Jacques Gruman
Lilia e Zé Maurício ainda comemoravam a chegada do primogênito quando os blocos foram para as ruas. O carnaval de 1951 foi no início de março e naquele ano, para variar, marchinhas caminhavam para a eternidade.Tomara que chova e Sapato de pobre mantinham acesa a rivalidade Emilinha/Marlene, blockbusters da rádio Nacional. Dalva de Oliveira não estava para brincadeira e vinha de Zum zum (oi zum zum zum zum zum, tá faltando um ...). Correndo por fora, trote de pangaré, vinha a surpreendente Retrato do velho, de Haroldo Lobo (um campeão, compositor de pérolas como Ala-la-ô, Índio quer apito e Emília) e Marino Pinto (parceiro, entre outros, de Ataulfo Alves, Herivelto Martins e Tom Jobim; como ninguém é perfeito, trabalhou como censor do Departamento Federal de Segurança Pública). Era uma exaltação à volta de Getúlio Vargas à presidência. O ditador filofascista do Estado Novo retornava legitimado pelas eleições do ano anterior. A letra, inspiração para puxa-sacos de baixos e altos coturnos, dizia: Bota o retrato do velho outra vez/Bota no mesmo lugar/O retrato do velhinho faz a gente trabalhar. As crônicas da época dizem que a musiquinha se saiu muito bem, turbinada pelo vozeirão do Chico Viola.

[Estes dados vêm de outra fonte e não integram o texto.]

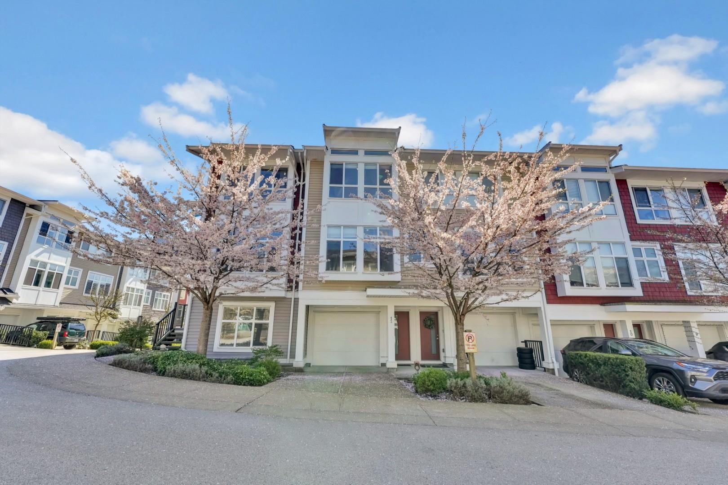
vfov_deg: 77.7
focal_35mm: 15
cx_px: 364
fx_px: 301
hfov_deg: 100.8
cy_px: 242
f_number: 8
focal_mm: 14.9
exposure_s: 1/1000
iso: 400
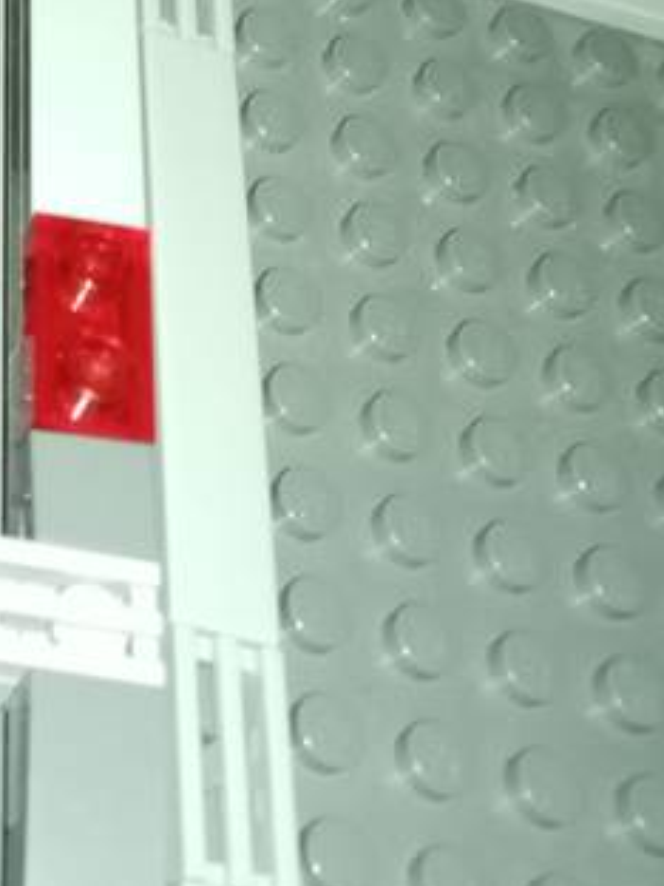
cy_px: -24
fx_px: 1918
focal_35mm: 75
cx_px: -553
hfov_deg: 16.3
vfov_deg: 24.6
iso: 456
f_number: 1.8
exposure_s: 1/25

Não faz muito, outro Velho, com v maiúsculo mesmo, voltou a ser notícia. Parte da família de Luiz Carlos Prestes, carinhosamente chamado de Velho por seus camaradas do Partidão, doou ao Arquivo Nacional cartas, fotos e documentos do acervo do líder comunista. A divulgação de algumas fotos mais íntimas, que mostram Prestes celebrando aniversário de uma neta, cavalgando na União Soviética ou descansando numa praia nordestina, despertou controvérsia. A viúva Maria alegou ser importante mostrar o lado “humano” do Cavaleiro da Esperança. A filha Anita, que a imprensa burguesa teima em pintar como um boneco de gelo, condenou a banalização da imagem do homem a quem mesmo seus inimigos consideram um dos mais importantes políticos brasileiros do século passado. Entendo a preocupação de Anita, imperturbável na preservação do espírito revolucionário de seu pai. Esse espírito inclui, certamente, a separação entre as vidas pública e privada. Qual é a importância, em qualquer sentido, de saber se Prestes usava sunga na praia ? Bisbilhotar, voyeurizar e mexericar: eis a Santíssima Trindade da sociedade do espetáculo, onde as imagens escravizam a Razão, dissolvem o raciocínio e mediocrizam a vida. Se as fotos de um comunista servissem para discutir o que um jornalista d’o Globo chamou de “legado prestista”, que viessem em cascata ! Claro que não foi essa a intenção. Tratou-se apenas de um momento paparazzo, um gostinho de supresa(?) para vender mais jornais e revistas. Mais conveniente manter o Velho congelado nas Rolleiflex empoeiradas ...
Mal a “polêmica” sobre as fotos do Prestes saiu do forno e o business visual já manipulava novas excitações. Inaugurada a temporada 2012 do indigente Big Brother (alguém perguntou se um livro, um mísero exemplar sobre qualquer assunto, já foi flagrado no cárcere de luxo do Projac) e um suposto estupro ... alavancou a audiência. Consultei minhas bases para entender como funciona a coisa. É um assombro. Junta-se um grupo disposto a se expor publicamente por algumas semanas. De um modo geral jovens, que topam tudo, tudo mesmo, para ganhar uma grana. Acrescenta-se doses industriais de álcool, festinhas de embalo e, desconfio, estímulos para se gerar cenas “picantes” (e bater recordes de acesso pela internet). Resultado ? Um Coliseu hormonal, com milhões de basbaques grudados nas telinhas, ciceroneados por um débil mental estridente, que, sem piscar, assegura que “o amor é lindo”, confundindo descaradamente um ato sexual pré-fabricado com a relação complexo-poética de dois indivíduos. Esgoto puro, vendido como “show da realidade”. Dou a palavra à psicanalista Maria Rita Kehl: “Parece que o público que prefere o Big Brother não quer ser iludido com a vida água com açúcar das novelas. Engano. O que o público está pedindo é para se iludir melhor. Os reality shows são a forma mais eficiente de ilusão que a cultura de massas já produziu: vendem aos espectadores o espelho fiel de sua vida amesquinhada sob a égide severa das “leis de mercado”. Vendem a imagem da selva em que a concorrência transforma as relações humanas. Só que elevados ao estatuto de espetáculo”.